Asleep in the Danger (32–34, 37–38)
After situating the disciples in one area of the Gethsemane garden, Jesus asked Peter, James and John to go with Him to a secluded spot. Curiously neither the “Get thee behind me, Satan” rebuke of Peter (Mark 8:33) nor the selfish “sit at your right and … left in your glory” request of James and John seems to have hindered their relationship with Jesus (Mark 10:37). Each vowed to be faithful regardless of the challenge or threat. Perhaps this is why Jesus asked them to accompany Him. Or perhaps He wanted them to follow His lead and prepare for the trials they, too, would face just hours later. The Gospel writers rarely call attention to Jesus’ emotional frame of mind. In this case, Mark makes clear Jesus was visibly troubled by the burdens He faced. Even in the presence of Jesus’ alarming emotional state, His closest companions slept when they should have been praying.
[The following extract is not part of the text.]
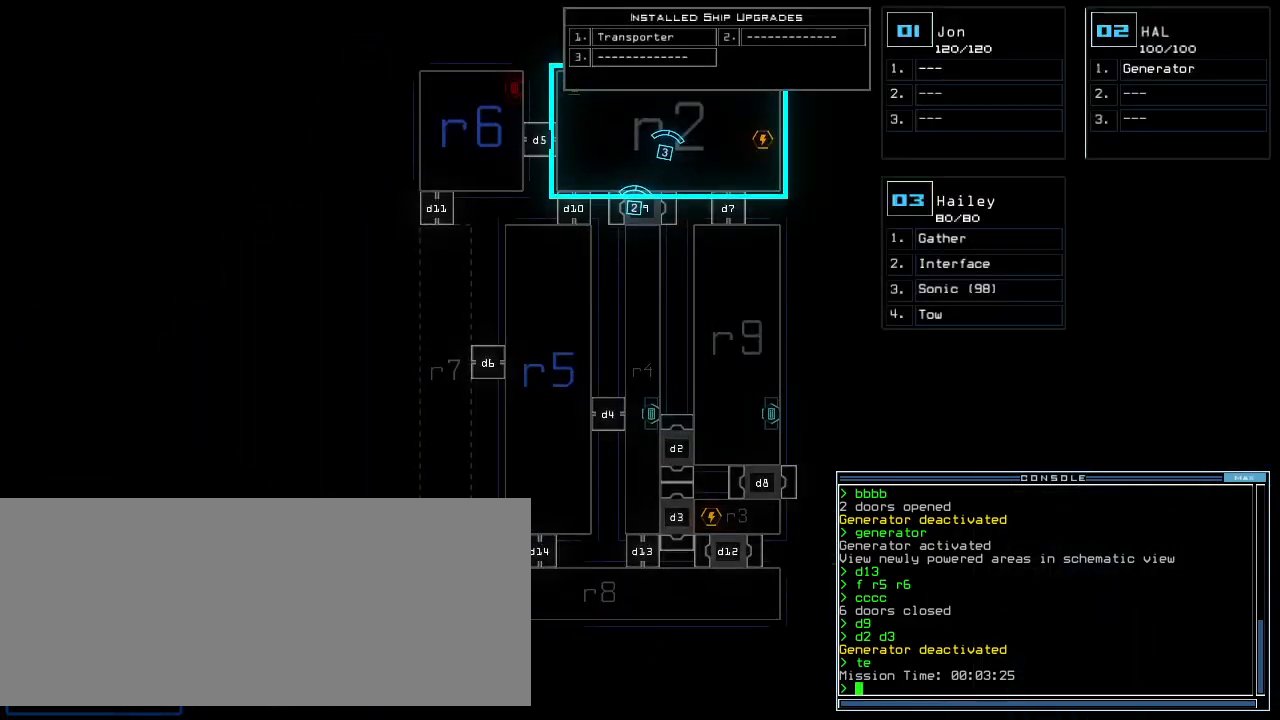
{"keys": [], "events": []}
Fleeing Danger (43, 48–50)
The people Jesus came to save became the people who refused His ministry and betrayed and crucified Him. These were people for whom Jesus sacrificed everything. Is it any wonder He was troubled and sorrowful while praying at Gethsemane? The word “rabbi” at the time Mark’s Gospel was written had yet to become the title for Jewish teachers of the Law. It was, however, a term used to show respect and honor. Two words are used in the text of Scripture to describe the kiss offered by Judas (45). Another rendering could be “and kissed Him warmly.” Betrayal by a friend in the presence of a heavily armed crowd sanctioned by the Jewish authorities was enough to make His Jewish followers scatter in fear. Mark noted one of the fleeing followers left behind his clothing and ran away naked. Nakedness in Scripture is a sign of shame. How ironic that one who left behind all things to follow Jesus chose to leave Him behind when presented a true test of faith and devotion. We face such tests every day and must choose how we will respond.